> _Task to complete_
Restate each of the lines below word for word and drop every picture.
—————
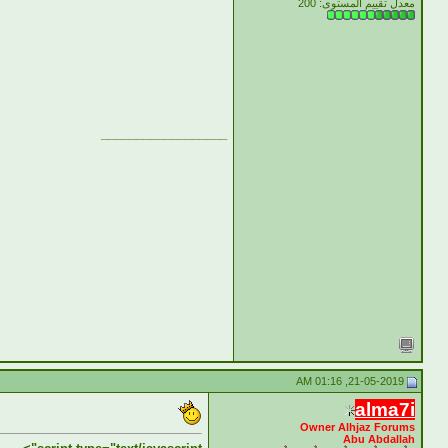
معدل تقييم المستوى:
200
__________________
21-05-2019, 01:16 AM
alma7i
Owner Alhjaz Forums
Abu Abdallah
—————
> _Solution below_
معدل تقييم المستوى:
200
__________________
21-05-2019, 01:16 AM
alma7i
Owner Alhjaz Forums
Abu Abdallah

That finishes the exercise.